Nel "Progetto Piemonte", accanto alla scontata richiesta di allargamento della possibilità di utilizzo della Cassa Integrazione Ordinaria a vantaggio delle piccole e medie imprese dell'indotto Fiat e al condivisibile impegno per favorire forme di accesso al credito meno onerose per le aziende dell'indotto investite da progetti di ristrutturazione/riconversione, continua a mancare una proposta effettivamente attivabile sul fronte delle politiche attive del lavoro e dei servizi del collocamento per quelle migliaia di addetti che, qualunque sia l'esito della crisi, dovranno nei prossimi mesi cercare nuovi sbocchi professionali.

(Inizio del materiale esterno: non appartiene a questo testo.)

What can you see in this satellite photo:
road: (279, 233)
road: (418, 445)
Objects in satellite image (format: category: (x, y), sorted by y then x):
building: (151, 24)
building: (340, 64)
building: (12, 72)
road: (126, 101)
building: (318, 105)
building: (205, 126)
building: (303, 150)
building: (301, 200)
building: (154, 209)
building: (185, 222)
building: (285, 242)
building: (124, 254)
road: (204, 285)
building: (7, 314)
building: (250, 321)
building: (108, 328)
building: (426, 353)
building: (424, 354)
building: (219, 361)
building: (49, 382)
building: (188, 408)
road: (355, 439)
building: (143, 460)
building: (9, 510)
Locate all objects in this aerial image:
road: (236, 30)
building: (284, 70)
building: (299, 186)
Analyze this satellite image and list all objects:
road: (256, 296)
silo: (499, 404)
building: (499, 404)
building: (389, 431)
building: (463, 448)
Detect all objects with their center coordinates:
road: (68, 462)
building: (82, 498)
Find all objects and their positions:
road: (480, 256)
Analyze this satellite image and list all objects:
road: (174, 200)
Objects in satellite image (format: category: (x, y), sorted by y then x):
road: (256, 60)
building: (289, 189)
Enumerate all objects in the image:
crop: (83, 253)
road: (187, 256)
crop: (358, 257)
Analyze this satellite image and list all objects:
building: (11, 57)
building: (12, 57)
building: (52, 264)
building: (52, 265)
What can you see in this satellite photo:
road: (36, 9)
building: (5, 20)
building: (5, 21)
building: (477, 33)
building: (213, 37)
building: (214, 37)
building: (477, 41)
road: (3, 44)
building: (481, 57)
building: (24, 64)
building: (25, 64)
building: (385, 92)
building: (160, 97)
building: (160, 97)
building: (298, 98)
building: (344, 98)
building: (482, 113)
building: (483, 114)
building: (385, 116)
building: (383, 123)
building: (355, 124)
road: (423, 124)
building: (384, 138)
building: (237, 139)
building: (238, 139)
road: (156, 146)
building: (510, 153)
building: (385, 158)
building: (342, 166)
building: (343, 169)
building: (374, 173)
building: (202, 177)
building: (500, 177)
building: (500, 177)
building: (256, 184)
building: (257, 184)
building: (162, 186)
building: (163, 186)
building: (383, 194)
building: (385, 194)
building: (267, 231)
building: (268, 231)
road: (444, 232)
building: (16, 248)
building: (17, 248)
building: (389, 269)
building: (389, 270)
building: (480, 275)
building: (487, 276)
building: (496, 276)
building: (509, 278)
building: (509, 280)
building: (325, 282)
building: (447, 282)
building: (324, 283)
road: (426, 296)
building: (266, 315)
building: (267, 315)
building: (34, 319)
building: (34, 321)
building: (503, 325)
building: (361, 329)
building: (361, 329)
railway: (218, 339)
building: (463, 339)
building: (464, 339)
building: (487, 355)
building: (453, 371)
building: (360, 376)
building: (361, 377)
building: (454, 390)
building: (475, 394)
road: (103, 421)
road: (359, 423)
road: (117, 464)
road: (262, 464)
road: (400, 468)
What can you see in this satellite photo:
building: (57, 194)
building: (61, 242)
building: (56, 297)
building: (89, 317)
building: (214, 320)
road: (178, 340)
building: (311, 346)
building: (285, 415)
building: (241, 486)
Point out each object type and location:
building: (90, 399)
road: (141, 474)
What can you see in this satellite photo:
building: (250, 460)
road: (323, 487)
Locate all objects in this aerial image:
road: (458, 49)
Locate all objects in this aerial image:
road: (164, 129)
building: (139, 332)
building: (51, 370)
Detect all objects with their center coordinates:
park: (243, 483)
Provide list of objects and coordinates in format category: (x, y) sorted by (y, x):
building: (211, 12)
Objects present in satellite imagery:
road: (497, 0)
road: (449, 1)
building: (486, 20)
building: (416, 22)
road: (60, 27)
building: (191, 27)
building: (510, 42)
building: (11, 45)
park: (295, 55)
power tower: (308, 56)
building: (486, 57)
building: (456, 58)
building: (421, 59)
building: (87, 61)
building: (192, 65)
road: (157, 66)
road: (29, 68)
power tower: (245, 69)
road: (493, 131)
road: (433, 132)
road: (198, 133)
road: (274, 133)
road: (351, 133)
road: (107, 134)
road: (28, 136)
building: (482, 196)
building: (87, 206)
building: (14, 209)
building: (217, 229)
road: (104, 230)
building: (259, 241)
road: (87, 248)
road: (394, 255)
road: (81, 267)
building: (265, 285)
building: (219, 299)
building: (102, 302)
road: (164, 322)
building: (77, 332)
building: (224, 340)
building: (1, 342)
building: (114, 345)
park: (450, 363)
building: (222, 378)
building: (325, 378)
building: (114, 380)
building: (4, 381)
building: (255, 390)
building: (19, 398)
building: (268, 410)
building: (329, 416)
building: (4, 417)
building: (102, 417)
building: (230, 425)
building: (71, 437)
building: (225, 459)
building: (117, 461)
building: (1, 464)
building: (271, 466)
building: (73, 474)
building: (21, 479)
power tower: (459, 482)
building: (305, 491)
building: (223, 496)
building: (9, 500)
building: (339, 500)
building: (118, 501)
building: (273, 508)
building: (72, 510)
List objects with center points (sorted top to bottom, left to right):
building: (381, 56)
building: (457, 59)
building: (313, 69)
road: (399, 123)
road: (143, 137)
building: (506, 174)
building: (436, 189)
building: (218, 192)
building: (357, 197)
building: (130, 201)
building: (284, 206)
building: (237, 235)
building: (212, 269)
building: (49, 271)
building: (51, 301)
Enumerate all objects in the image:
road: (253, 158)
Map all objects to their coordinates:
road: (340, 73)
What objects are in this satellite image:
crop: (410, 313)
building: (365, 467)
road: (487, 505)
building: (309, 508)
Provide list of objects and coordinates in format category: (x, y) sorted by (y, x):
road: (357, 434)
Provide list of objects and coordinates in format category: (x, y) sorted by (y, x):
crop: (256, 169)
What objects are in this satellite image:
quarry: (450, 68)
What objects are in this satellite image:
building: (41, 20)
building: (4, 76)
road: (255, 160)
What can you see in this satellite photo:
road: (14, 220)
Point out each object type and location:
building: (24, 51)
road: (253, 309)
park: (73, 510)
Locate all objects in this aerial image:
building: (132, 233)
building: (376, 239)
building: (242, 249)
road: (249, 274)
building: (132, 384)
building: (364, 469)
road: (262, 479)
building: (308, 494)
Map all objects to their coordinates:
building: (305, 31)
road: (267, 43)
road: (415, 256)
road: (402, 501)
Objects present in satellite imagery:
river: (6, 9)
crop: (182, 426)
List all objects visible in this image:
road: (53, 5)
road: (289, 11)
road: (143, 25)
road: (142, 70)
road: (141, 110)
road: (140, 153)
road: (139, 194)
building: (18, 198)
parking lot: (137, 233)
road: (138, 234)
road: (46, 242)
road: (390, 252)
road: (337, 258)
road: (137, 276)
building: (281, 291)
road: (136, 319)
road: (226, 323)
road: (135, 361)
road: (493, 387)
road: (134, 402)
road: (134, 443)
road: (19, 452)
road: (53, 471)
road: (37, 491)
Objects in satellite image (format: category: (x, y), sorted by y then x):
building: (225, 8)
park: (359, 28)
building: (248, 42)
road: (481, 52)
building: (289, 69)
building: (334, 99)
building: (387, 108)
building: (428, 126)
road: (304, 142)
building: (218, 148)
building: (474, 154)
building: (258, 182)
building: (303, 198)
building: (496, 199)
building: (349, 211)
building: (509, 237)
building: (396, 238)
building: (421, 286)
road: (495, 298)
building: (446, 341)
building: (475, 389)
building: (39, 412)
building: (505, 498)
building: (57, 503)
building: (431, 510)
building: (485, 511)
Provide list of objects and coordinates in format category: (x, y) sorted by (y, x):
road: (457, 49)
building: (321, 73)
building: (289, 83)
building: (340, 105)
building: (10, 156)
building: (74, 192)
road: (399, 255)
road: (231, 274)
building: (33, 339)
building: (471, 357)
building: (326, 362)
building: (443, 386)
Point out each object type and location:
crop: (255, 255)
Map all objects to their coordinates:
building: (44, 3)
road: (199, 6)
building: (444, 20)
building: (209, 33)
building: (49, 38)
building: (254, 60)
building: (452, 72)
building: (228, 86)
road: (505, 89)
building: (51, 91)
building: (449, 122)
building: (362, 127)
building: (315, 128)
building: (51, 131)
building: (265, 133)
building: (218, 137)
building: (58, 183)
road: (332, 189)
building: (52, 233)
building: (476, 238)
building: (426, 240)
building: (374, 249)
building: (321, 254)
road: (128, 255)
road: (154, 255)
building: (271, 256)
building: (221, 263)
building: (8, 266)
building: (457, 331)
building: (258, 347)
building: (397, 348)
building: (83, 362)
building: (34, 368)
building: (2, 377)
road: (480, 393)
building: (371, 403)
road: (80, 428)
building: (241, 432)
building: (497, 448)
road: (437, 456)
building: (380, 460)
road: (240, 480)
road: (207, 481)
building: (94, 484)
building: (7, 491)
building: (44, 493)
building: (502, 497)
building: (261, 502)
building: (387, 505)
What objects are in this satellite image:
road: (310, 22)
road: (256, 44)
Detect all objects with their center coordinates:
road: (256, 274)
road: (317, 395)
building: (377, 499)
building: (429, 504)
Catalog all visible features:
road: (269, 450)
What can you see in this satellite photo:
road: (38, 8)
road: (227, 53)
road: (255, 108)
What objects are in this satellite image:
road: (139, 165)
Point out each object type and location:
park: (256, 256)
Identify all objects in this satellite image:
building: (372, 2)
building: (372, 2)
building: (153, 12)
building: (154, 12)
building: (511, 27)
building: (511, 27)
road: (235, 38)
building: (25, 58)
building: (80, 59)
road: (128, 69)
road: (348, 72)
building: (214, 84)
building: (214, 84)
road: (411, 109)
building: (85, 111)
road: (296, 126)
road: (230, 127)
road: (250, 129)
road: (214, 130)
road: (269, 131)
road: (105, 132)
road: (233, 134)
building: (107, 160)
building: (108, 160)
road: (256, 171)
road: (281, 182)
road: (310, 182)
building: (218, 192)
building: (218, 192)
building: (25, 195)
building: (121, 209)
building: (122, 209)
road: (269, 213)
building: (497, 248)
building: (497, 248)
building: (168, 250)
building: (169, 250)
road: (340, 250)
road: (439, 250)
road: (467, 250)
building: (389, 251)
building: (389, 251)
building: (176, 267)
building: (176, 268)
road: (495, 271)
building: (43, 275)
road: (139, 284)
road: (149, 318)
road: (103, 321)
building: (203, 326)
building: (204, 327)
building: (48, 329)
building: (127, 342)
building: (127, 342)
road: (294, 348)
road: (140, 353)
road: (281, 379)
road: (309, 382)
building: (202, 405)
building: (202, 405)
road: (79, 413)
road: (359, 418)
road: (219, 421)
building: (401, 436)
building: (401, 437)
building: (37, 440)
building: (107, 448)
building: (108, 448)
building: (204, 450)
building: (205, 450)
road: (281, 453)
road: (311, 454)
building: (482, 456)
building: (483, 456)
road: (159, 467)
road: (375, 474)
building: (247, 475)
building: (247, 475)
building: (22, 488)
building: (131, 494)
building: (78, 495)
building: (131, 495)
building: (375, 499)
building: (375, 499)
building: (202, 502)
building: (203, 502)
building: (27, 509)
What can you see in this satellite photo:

Malgrado l'operazione pubblicitaria con cui, proprio in questi giorni, i centri per l'impiego pubblici stanno cercando di promuovere la propria immagine, tutti i dati rivelano un livello intollerabile di ‘sottoproduzione’ da parte di servizi estremamente "sensibili" alle congiunture occupazionali.
Per porvi rimedio, da oltre un mese abbiamo presentato una proposta di legge, che attraverso la privatizzazione e liberalizzazione dei centri di collocamento, tenta di mettere a disposizione dei lavoratori servizi efficienti, dotati di reali competenze tecnico professionali. Non si tratta, come è ovvio, di abolire l'offerta pubblica di servizi di collocamento (che rimarrebbe gratuito e accessibile, e rimarrebbe economicamente a carico della regione e degli enti locali), bensì di garantirne l'erogazione e la fornitura da parte di strutture adeguate non solo astrattamente al proprio scopo.
Sarebbe il caso che la Regione, nell'ambito del "Progetto Piemonte", decidesse di affrontare anche questo problema, non continuando a presupporre l'esistenza di servizi che, al momento, di fatto non esistono.